◆ EXERCISE AIM ◆
Show each line of the listing below that contains the string "гуляли".

◆ Extracted page text data ◆
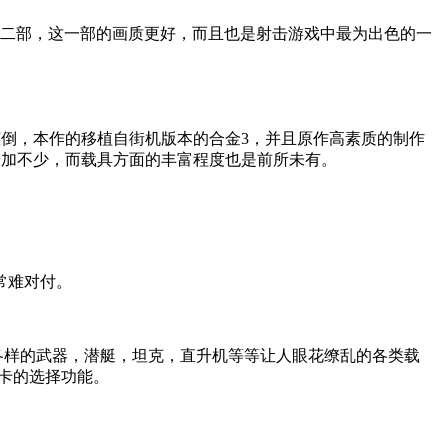
二部，这一部的画质更好，而且也是射击游戏中最为出色的一
之倾倒，本作的移植自街机版本的合金3，并且原作高素质的制作
增加不少，而载具方面的丰富程度也是前所未有。
常难对付。
各样的武器，潜艇，坦克，直升机等等让人眼花缭乱的各类载
卡的选择功能。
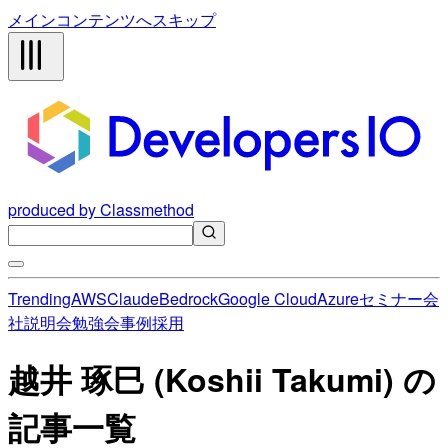
メインコンテンツへスキップ
produced by Classmethod
Trending
AWS
Claude
Bedrock
Google Cloud
Azure
セミナー
会
社説明会
勉強会
事例
採用
越井 琢巳 (Koshii Takumi) の
記事一覧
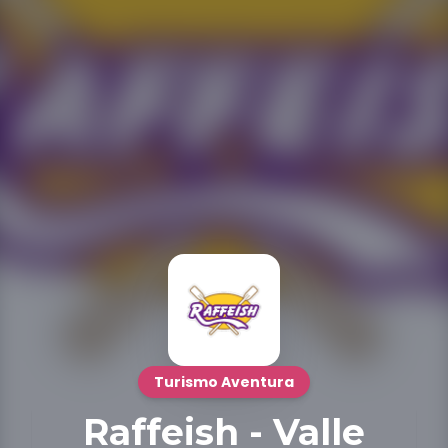
Turismo Aventura
Raffeish - Valle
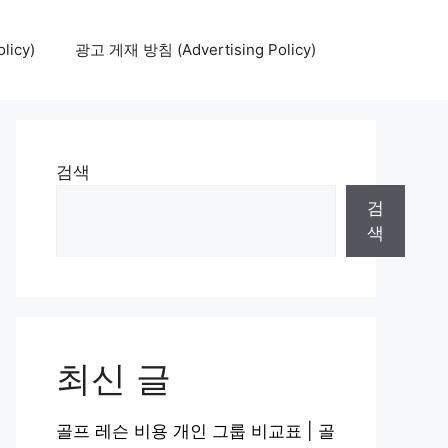
icy)
광고 게재 방침 (Advertising Policy)
검색
검
색
최신 글
골프 레슨 비용 개인 그룹 비교표 | 골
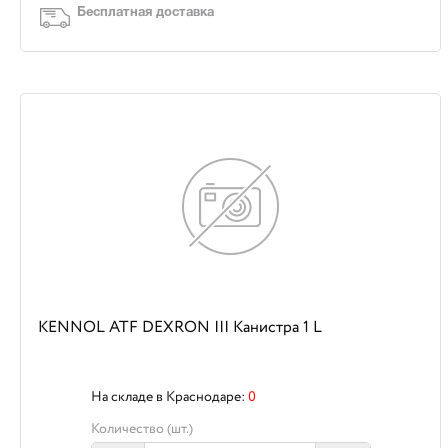
Бесплатная доставка
KENNOL ATF DEXRON III Канистра 1 L
На складе в Краснодаре:
0
Количество (шт.)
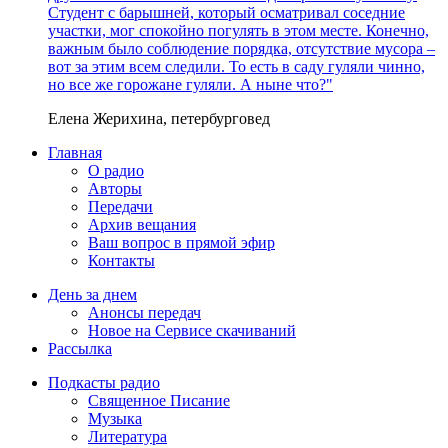
Студент с барышней, который осматривал соседние
участки, мог спокойно погулять в этом месте. Конечно,
важным было соблюдение порядка, отсутствие мусора –
вот за этим всем следили. То есть в саду гуляли чинно,
но все же горожане гуляли. А ныне что?"
Елена Жерихина, петербурговед
Главная
О радио
Авторы
Передачи
Архив вещания
Ваш вопрос в прямой эфир
Контакты
День за днем
Анонсы передач
Новое на Сервисе скачиваний
Рассылка
Подкасты радио
Священное Писание
Музыка
Литература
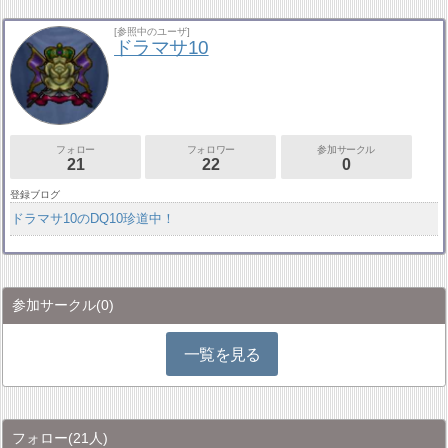
[参照中のユーザ]
ドラマサ10
フォロー
フォロワー
参加サークル
21
22
0
登録ブログ
ドラマサ10のDQ10珍道中！
参加サークル
(0)
一覧を見る
フォロー
(21人)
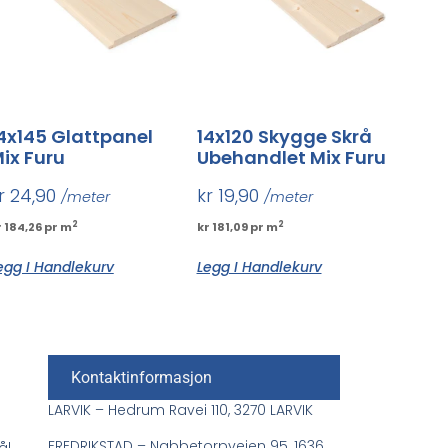
4x145 Glattpanel
14x120 Skygge Skrå
ix Furu
Ubehandlet Mix Furu
r
24,90
kr
19,90
/meter
/meter
2
2
r 184,26 pr m
kr 181,09 pr m
egg I Handlekurv
Legg I Handlekurv
Kontaktinformasjon
LARVIK – Hedrum Ravei 110, 3270 LARVIK
FREDRIKSTAD – Nabbetorpveien 95, 1636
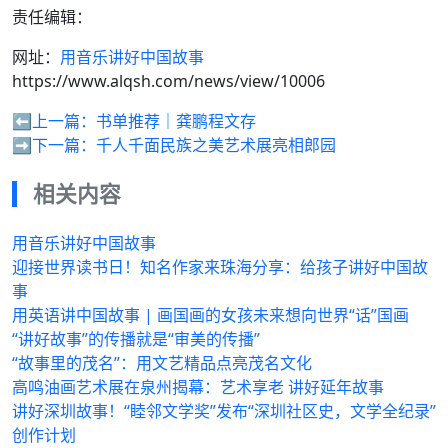
责任编辑：
网址：
用音乐讲好中国故事
https://www.alqsh.com/news/view/10006
⬅️上一篇：
书单推荐｜龚鹏程文存
➡️下一篇：
千人千面民族之美艺术展亮相郎园
相关内容
用音乐讲好中国故事
迎接世界读书日！知名作家来珠海分享：给孩子讲好中国故
事
用英语讲中国故事 | 画国画的女孩未来想向世界“话”国画
“讲好故事”的传播就是“审美的传播”
“故事里的茂名”：用文艺精品点亮茂名文化
高鸣油画艺术展在泉州揭幕：艺术享老 讲好延年故事
讲好深圳故事！“睦邻文学奖”发布“深圳社区史，文学全纪录”
创作计划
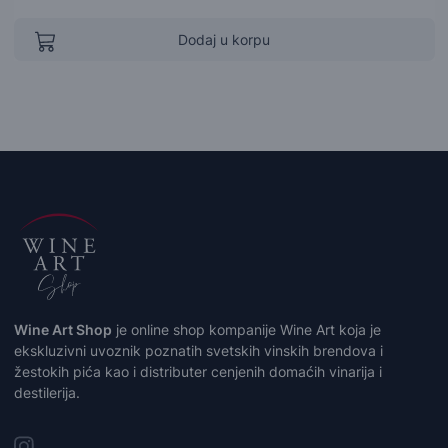
Dodaj u korpu
Wine Art Shop
je online shop kompanije Wine Art koja je
ekskluzivni uvoznik poznatih svetskih vinskih brendova i
žestokih pića kao i distributer cenjenih domaćih vinarija i
destilerija.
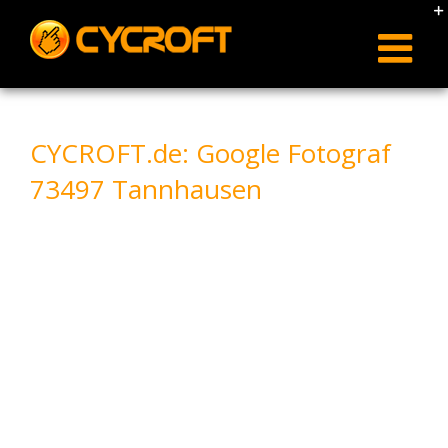
Skip
to
content
CYCROFT.de: Google Fotograf
73497 Tannhausen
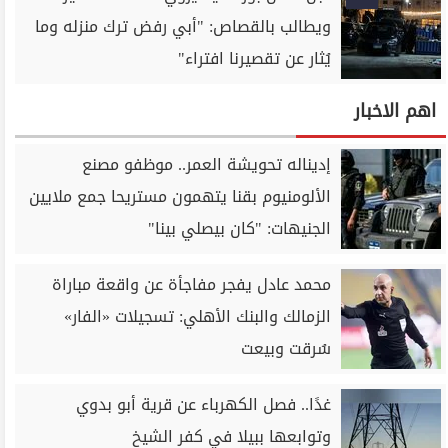
ويطالب بالقصاص: "أبي رفض ترك منزله وما
يُثار عن تقصيرنا افتراء"
اهم الاخبار
إديناله تحويشة العمر.. موظفو مصنع
الألومنيوم بقنا يتهمون مستريحا جمع ملايين
الجنيهات: "كان بيصلي بينا"
محمد عادل يفجر مفاجأة عن واقعة مباراة
الزمالك والبنك الأهلي: تسجيلات «الفار»
سُرقت وبيعت
غدًا.. فصل الكهرباء عن قرية أبو بدوي
وتوابعها ببيلا في كفر الشيخ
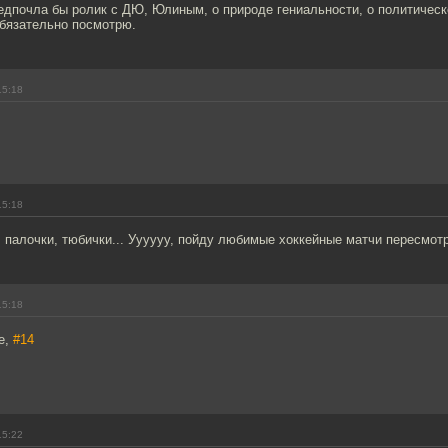
редпочла бы ролик с ДЮ, Юлиным, о природе гениальности, о политическ
обязательно посмотрю.
15:18
15:18
, палочки, тюбички... Уууууу, пойду любимые хоккейные матчи пересмотр
15:18
ke,
#14
15:22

◆ EXERCISE ANSWER ◆
вот за этим всем следили. То есть в саду гуляли чинно,
но все же горожане гуляли. А ныне что?"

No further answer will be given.